En RDC, avoir une double nationalité est interdit. Mais « si les choses tournent mal, j’aurai la possibilité de fuir facilement grâce à ces documents. Alors, je prends le risque », se justifie Fiston. Natif du Masisi, un territoire congolais de la province du Nord-Kivu, le jeune homme est tutsi par sa mère. Et il sait que les deux cartes qu’il a entre les mains pourraient lui coûter la vie.

A l’approche des élections générales (présidentielle, législatives, provinciales et une partie des communales) prévues le 20 décembre, les propos xénophobes, notamment à l’encontre des populations rwandophones, gagnent du terrain en RDC. Et plus encore depuis la reprise du conflit avec les rebelles du Mouvement du 23 mars (M23) fin 2021, désignées par Kinshasa comme des envahisseurs étrangers téléguidés par Kigali.

Accusées de participer à la déstabilisation de la région depuis la fin du génocide des Tutsi au Rwanda en 1994, les autorités rwandaises ont toujours nié apporter un soutien militaire aux insurgés du M23. Mais les experts des Nations unies ont déclaré avoir des « preuves substantielles de (…) l’intervention directe des forces de défense rwandaises sur le territoire de la RDC » dans un rapport de décembre 2022.

« Ce sont juste des discours ! »

Dans le quartier Ndosho, à l’ouest de Goma, ces discours haineux entretiennent une paranoïa latente. 

Devant la station essence Simba, les minibus cabossés peints en jaune criard klaxonnent et zigzaguent entre la cinquantaine de motos qui engorgent le trafic. La zone est réputée être l’un des « points chauds » de la capitale du Nord-Kivu, « pleins de pickpockets et de bandits », insiste David, un des multiples motards qui encombrent la chaussée.

C’est dans ce quartier que Patrick Kabonge Gisore a été tué, le 9 novembre. Le capitaine de l’armée congolaise, attablé dans un maquis – une gargote –, visiblement ivre et en conflit avec un policier, a été lynché par une foule en colère.

« Il a été confondu avec un membre du M23 infiltré », détaille Elisabeth Ayubusa Ayinkamiye, une des figures de Ndosho, en précisant que la victime appartenait à la communauté Banyamulenge, des Tutsi congolais aux lointaines racines rwandaises.

Depuis qu’ils ont repris les armes il y a deux ans, les insurgés du M23 se posent en défenseurs des droits de ces Congolais qu’ils disent discriminés et marginalisés par l’Etat. « Tout ça, ce sont juste des discours politiques ! Les rebelles sont concentrés sur les combats et ne nous ont jamais protégés », rejette Fiston.
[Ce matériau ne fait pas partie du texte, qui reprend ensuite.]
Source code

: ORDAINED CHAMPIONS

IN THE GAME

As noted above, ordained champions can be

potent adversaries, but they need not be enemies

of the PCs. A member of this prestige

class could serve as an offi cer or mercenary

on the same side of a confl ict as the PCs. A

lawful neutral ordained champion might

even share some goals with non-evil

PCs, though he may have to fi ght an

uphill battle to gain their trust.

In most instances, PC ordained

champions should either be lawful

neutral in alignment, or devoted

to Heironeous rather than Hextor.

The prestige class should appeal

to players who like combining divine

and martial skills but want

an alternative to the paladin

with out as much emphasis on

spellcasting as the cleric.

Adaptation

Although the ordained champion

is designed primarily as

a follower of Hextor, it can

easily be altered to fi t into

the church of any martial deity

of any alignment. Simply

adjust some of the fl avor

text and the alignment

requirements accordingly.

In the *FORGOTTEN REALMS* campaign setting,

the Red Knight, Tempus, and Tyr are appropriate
L’ex-mécanicien a passé dix ans au Rwanda, où il a obtenu la nationalité grâce au parrainage d’un de ses oncles, avant de revenir chez lui, dans l’est du Congo, en 2021, pour exploiter les terres familiales.

Toute son histoire personnelle est marquée par ces allers-retours de part et d’autre de la frontière, mais le jeune agriculteur assure se sentir « davantage congolais ». « J’ai d’ailleurs renouvelé ma carte d’électeur [qui fait office de pièce d’identité en RDC] début 2023 sans difficulté auprès de la Commission électorale nationale indépendante », raconte-t-il.